Drop TSV files under:

master/<year>/<event_id>/<category>.tsv

Keep the original column headers — the repository normalizes them through the columns / meta_columns mapping in race-info.json, so you do not need to rename anything by hand.

TSV conventions:

  • Separate family name and given name with a half-width space (山田 太郎, not 山田 太郎).
  • Use DNF / DNS / DSQ / TOV / OPEN / SKIP for non-finisher rows.

Contributions are welcome via Issue or Pull Request.

Proper nouns

  • IRONMAN is a proper noun and is always written in all capitals (IRONMAN, IRONMAN 70.3, IRONMAN World Championship). Do not write it as Ironman.

Development setup

bun install

bun install sets up the Husky pre-commit hook automatically.

Lint and format

Biome handles lint + format for JSON and JS files.

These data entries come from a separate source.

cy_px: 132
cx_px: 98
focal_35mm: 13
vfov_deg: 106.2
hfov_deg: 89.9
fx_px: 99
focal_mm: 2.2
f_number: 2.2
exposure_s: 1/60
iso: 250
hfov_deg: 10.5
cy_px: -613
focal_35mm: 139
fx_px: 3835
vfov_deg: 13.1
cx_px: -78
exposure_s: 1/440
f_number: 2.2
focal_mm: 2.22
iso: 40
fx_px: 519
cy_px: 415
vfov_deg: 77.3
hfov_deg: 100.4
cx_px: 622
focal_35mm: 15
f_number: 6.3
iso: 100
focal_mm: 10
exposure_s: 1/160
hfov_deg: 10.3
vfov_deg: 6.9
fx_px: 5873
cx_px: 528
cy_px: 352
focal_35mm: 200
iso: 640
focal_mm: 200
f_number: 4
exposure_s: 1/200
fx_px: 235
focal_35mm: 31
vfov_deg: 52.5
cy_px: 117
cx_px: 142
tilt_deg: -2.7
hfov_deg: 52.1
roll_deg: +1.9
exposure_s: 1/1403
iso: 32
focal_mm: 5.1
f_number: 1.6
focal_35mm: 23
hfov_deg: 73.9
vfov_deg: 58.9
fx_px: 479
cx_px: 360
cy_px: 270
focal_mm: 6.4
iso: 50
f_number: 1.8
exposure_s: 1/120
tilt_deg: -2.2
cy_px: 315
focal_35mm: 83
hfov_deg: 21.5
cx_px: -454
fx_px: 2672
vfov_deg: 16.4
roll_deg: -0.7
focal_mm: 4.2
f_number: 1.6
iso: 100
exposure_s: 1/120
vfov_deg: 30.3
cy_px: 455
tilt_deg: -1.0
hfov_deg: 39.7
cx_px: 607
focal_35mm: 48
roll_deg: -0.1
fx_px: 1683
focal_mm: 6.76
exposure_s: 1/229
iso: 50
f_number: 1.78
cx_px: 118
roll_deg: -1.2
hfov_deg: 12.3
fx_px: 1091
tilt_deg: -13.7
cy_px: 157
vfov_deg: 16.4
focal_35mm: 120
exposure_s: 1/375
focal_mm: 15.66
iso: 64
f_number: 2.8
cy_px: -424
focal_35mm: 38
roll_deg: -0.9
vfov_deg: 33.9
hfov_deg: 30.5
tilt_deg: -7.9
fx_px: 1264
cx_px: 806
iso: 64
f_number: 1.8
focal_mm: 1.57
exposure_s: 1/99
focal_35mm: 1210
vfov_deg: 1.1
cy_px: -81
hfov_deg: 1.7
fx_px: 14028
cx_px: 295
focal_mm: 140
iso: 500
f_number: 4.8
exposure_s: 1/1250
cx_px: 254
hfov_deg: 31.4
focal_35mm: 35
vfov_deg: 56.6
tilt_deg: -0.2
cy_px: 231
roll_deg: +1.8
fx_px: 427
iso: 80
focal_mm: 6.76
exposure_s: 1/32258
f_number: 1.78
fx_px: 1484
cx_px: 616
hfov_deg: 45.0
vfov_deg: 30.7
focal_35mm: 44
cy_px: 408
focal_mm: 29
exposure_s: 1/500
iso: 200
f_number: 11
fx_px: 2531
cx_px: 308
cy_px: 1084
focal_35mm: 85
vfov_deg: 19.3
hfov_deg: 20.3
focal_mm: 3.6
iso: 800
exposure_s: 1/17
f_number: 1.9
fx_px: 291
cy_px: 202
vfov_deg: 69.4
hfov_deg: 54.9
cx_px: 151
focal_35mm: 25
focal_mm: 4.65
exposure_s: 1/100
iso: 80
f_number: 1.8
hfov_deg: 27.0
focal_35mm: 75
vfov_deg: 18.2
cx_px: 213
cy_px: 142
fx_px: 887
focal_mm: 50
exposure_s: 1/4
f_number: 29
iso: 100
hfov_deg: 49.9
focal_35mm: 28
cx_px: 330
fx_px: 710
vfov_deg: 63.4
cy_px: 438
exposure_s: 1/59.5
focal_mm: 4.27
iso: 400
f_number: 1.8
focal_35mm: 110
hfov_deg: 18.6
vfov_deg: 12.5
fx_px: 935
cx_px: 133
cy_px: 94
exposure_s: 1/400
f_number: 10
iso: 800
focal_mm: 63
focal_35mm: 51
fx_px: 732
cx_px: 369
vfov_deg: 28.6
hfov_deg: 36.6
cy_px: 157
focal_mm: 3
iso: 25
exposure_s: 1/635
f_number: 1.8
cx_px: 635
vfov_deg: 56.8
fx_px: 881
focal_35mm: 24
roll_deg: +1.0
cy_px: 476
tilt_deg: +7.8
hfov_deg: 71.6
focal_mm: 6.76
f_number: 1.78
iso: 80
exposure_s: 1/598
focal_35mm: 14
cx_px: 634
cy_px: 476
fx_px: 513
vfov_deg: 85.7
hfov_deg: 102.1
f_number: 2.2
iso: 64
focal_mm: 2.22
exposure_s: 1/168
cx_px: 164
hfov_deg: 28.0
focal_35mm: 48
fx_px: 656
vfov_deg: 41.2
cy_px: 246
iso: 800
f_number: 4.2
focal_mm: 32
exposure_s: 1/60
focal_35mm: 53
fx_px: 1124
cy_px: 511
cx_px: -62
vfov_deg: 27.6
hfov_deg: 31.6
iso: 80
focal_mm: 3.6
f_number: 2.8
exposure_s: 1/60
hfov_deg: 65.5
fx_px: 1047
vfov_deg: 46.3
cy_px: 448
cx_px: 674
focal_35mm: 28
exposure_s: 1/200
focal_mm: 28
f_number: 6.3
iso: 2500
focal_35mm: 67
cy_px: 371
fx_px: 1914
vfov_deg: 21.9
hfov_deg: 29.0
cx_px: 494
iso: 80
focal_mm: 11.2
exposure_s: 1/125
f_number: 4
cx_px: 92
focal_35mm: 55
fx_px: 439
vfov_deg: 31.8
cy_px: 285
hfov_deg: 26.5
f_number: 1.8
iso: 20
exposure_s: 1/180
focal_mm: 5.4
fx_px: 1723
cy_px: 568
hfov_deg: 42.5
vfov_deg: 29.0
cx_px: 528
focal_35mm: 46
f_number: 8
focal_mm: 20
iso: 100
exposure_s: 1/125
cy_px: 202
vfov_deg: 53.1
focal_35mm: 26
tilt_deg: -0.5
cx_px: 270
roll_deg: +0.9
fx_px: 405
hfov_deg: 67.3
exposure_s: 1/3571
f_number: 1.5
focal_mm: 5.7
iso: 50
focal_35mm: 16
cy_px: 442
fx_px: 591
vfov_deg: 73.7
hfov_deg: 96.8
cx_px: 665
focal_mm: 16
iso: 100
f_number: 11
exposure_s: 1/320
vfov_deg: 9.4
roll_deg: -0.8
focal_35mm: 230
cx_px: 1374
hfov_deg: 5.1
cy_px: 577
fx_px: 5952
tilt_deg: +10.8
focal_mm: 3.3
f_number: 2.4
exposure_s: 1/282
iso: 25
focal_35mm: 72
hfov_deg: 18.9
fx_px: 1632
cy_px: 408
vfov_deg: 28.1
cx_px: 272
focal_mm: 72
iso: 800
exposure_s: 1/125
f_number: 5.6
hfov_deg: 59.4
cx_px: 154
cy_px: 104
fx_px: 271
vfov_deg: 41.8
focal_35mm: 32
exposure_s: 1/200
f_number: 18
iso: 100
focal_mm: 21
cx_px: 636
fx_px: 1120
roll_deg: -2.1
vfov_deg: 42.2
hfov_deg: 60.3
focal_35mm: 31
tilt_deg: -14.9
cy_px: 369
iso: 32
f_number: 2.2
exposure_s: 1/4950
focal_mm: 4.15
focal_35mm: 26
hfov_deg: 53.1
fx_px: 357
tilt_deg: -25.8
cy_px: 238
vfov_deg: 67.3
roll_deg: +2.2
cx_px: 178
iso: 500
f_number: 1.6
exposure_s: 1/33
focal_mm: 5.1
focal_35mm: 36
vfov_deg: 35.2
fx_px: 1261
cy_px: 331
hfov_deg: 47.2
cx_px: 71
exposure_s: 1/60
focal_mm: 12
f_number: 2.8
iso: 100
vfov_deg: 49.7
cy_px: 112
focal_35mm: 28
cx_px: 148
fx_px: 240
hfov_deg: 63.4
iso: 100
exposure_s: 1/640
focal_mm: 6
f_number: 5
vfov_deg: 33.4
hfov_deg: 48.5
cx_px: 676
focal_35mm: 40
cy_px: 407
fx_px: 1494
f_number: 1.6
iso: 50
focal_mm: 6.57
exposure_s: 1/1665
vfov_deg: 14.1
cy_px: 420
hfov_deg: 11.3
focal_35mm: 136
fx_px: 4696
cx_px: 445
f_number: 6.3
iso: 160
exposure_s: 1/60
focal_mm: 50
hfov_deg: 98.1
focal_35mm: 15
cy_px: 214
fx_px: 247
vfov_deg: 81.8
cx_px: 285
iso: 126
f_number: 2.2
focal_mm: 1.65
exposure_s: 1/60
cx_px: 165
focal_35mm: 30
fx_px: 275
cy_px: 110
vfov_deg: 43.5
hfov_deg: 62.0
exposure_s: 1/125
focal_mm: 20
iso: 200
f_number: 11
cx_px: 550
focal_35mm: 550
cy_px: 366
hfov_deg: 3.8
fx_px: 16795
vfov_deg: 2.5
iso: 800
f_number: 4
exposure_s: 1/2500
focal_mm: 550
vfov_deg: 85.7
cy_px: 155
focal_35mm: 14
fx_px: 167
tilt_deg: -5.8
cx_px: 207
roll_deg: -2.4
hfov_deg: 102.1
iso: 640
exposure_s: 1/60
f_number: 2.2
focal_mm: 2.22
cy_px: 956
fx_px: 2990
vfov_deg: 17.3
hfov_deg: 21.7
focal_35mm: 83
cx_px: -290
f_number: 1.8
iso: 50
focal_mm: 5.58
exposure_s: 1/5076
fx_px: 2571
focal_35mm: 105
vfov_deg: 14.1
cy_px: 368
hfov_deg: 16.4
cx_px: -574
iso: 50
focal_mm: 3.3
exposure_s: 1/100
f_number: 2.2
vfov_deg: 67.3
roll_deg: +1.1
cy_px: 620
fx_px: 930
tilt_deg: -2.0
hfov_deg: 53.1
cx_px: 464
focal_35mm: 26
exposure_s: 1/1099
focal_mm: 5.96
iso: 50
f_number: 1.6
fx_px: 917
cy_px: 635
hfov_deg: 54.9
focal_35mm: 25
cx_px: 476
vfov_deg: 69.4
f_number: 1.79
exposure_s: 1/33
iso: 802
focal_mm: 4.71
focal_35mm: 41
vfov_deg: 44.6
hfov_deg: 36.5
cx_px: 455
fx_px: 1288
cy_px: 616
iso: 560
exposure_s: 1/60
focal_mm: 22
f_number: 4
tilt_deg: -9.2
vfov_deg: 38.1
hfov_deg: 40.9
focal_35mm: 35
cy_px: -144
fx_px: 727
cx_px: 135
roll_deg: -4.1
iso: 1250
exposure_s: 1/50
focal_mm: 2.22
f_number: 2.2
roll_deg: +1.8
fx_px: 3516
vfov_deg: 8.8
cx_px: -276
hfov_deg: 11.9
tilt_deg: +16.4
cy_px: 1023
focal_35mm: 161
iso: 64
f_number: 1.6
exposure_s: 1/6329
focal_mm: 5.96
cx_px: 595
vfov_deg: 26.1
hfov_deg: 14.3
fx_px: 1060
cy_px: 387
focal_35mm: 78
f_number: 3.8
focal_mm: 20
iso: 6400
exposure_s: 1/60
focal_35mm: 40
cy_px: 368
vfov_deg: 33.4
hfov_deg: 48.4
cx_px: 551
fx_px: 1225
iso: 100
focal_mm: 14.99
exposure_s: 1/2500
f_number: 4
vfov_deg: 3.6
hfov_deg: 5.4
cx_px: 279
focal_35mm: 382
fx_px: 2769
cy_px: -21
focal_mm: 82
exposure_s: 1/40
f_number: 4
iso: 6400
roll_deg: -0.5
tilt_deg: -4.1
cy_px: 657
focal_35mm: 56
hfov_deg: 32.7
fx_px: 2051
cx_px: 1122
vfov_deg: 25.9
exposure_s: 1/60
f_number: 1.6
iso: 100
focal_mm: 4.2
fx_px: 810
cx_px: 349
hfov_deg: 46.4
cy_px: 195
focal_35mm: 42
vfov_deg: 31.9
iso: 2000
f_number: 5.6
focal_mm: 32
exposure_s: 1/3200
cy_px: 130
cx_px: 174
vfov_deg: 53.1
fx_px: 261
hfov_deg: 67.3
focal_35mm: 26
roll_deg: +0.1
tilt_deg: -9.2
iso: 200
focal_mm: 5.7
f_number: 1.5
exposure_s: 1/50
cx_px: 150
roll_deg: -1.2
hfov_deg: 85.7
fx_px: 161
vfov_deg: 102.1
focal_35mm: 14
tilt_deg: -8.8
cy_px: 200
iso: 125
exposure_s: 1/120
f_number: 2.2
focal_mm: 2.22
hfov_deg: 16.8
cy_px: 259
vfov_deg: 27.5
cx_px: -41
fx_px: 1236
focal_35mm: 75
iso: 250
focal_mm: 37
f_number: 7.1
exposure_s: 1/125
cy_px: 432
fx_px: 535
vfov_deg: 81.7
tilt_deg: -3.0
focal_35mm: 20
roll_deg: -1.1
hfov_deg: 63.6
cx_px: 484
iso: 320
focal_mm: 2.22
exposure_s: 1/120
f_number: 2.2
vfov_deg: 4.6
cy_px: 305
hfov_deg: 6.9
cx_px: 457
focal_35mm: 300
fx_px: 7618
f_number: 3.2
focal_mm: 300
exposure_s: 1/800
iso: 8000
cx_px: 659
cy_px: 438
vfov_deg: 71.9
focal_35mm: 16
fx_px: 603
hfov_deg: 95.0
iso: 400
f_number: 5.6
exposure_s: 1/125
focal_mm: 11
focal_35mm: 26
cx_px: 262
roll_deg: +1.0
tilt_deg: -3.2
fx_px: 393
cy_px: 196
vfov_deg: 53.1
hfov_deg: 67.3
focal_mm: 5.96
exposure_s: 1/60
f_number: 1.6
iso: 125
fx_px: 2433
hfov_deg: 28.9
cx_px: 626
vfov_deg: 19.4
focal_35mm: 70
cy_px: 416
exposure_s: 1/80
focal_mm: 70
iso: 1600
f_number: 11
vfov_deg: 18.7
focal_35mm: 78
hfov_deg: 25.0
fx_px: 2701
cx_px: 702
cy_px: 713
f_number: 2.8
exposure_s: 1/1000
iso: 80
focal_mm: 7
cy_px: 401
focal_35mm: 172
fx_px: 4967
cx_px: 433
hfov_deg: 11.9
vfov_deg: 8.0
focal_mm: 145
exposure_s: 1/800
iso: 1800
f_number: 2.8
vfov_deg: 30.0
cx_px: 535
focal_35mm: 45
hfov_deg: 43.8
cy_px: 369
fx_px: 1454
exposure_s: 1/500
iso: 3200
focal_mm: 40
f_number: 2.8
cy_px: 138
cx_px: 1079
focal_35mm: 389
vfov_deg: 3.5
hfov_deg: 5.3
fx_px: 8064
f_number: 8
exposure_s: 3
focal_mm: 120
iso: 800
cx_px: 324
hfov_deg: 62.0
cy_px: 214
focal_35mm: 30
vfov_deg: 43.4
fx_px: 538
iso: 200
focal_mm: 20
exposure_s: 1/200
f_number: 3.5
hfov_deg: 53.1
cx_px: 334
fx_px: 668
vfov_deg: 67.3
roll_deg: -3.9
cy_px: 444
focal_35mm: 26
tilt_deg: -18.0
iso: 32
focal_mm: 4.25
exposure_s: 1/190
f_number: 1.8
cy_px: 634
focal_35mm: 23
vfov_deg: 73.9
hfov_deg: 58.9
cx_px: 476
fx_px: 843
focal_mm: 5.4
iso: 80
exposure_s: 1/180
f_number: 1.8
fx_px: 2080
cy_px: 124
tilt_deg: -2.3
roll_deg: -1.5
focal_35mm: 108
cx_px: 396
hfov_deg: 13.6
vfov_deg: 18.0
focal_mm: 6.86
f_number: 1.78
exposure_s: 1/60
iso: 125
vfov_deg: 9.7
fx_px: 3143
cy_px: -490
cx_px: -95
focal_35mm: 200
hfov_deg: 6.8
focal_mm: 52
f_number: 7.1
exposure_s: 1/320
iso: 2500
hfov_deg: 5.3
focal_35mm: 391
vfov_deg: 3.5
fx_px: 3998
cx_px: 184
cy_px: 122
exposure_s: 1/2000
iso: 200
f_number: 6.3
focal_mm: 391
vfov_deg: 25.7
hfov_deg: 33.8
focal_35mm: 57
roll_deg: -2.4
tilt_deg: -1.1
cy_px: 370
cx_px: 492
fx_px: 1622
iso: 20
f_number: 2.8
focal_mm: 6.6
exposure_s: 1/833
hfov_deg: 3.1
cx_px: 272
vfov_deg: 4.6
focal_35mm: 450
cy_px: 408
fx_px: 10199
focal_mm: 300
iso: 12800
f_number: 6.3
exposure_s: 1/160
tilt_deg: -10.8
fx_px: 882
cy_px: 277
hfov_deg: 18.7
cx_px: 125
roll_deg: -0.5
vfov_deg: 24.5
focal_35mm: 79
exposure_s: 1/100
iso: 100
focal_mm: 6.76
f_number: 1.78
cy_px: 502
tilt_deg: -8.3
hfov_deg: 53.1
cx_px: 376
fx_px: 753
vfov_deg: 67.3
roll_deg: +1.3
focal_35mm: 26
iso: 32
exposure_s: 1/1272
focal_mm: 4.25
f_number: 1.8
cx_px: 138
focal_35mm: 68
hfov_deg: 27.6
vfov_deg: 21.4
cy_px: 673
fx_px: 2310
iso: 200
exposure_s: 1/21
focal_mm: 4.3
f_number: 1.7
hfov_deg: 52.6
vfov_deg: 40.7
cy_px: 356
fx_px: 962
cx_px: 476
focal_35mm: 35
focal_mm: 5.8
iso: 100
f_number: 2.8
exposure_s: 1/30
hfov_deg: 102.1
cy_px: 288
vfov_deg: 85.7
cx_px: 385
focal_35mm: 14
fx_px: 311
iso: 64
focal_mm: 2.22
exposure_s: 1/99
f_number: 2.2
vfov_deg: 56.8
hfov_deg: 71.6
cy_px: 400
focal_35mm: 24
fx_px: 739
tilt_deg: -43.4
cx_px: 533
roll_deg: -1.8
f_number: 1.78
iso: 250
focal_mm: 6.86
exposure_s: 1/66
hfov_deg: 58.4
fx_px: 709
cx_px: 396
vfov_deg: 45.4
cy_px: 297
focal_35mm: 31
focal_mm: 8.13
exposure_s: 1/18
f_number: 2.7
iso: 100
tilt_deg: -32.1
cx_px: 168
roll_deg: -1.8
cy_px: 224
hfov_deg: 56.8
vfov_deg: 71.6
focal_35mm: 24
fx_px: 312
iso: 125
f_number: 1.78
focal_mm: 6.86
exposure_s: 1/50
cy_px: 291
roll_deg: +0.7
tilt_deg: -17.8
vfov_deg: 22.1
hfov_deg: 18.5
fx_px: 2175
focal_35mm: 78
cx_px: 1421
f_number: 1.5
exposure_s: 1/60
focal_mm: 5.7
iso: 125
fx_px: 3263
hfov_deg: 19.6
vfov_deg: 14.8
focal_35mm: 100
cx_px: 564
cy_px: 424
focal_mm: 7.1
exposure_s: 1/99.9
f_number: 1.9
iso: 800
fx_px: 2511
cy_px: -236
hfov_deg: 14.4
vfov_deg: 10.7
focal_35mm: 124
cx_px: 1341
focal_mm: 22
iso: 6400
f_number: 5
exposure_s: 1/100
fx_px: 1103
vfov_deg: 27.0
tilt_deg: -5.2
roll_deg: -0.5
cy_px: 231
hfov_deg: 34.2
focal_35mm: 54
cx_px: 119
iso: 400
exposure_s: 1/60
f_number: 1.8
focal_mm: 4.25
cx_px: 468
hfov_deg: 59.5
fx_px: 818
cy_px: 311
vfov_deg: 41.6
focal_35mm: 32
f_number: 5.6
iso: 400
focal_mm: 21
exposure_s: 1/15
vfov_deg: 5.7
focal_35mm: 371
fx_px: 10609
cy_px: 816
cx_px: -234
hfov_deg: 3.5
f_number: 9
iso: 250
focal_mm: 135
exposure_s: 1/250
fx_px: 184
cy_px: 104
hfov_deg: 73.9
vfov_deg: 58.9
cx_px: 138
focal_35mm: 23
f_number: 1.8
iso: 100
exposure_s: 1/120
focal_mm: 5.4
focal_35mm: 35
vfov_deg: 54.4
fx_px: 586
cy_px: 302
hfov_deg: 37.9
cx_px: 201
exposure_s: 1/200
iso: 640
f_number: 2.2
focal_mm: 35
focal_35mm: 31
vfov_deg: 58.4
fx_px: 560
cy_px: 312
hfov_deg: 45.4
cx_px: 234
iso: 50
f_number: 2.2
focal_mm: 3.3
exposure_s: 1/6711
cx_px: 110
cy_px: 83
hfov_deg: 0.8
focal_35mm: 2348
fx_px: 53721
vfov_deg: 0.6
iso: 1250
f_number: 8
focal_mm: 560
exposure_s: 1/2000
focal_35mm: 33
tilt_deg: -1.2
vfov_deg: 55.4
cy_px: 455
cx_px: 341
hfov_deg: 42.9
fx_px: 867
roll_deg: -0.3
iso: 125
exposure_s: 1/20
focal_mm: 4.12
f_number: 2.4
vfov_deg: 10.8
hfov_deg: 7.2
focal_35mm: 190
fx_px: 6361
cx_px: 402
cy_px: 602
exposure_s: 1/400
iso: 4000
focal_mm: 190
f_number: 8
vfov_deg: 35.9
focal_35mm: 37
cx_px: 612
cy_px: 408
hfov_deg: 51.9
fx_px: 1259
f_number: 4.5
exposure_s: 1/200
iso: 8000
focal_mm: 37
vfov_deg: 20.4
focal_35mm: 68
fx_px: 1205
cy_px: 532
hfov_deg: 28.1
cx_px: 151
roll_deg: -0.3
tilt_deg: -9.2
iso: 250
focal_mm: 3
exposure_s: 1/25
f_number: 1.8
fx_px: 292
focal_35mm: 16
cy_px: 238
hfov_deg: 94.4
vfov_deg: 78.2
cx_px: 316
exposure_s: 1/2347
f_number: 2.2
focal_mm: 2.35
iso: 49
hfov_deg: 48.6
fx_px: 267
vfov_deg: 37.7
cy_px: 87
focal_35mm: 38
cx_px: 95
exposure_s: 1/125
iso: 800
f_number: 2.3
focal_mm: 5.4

bun run check    # lint + format, auto-fix
bun run format   # format only
bun run lint     # lint only

The pre-commit hook runs Biome on staged files; lint errors block the commit.

Tests

bun run test             # runs all checks below
bun run test:json        # JSON syntax validity
bun run test:schema      # race-info.json ↔ race-info-schema.json
bun run test:weather     # validate every weather-data.json
bun run test:normalizers # unit tests for normalizer modules
bun run test:tsv-lint    # TSV conventions (e.g. no full-width spaces)
bun run check:duplicates # detect duplicate race editions

The GitHub Actions workflows run the same checks:

  • json-check — JSON syntax validity.
  • validate-race-inforace-info.json against its schema.
  • validate-weather-data — every weather-data.json against weather-schema.json.
  • check-duplicates — flag pairs of editions whose (name, total_time) fingerprints overlap ≥80 % (allowlist genuinely distinct lookalikes in duplicate-allowlist.json).

Importing new race data

From the JTU results system

JTU result pages load dynamically, so Playwright is required. URL patterns:

  • Program list: https://www.jtu.or.jp/result_program/?event_id={ID}
  • Individual result: https://www.jtu.or.jp/result/?event_id={ID}&program_id={ID}_{N}

Rough year ranges for event_id:

Year Range
2022 124–169
2023 172–232
2024 239–310
2025 309–374

Scrape table.result_table from each program page and write TSV to master/<year>/<event_id>/. Filter out non-main-age-group categories (kids, junior, relay, para, elementary, middle-school, aquathlon, duathlon, beginner, challenge).

From PDFs

Non-JTU races (Kisarazu, Miyazaki Seagaia, etc.) often publish PDF results. Extract with pdfplumber:

import pdfplumber
with pdfplumber.open("result.pdf") as pdf:
    for page in pdf.pages:
        table = page.extract_table()

Changelog

See CHANGELOG.md for the full history.

License

All data and scripts in this repository are released under Creative Commons Attribution-NoDerivatives 4.0 International (CC BY-ND 4.0). Please credit the source when using it. Distribution of modified data or code is not permitted.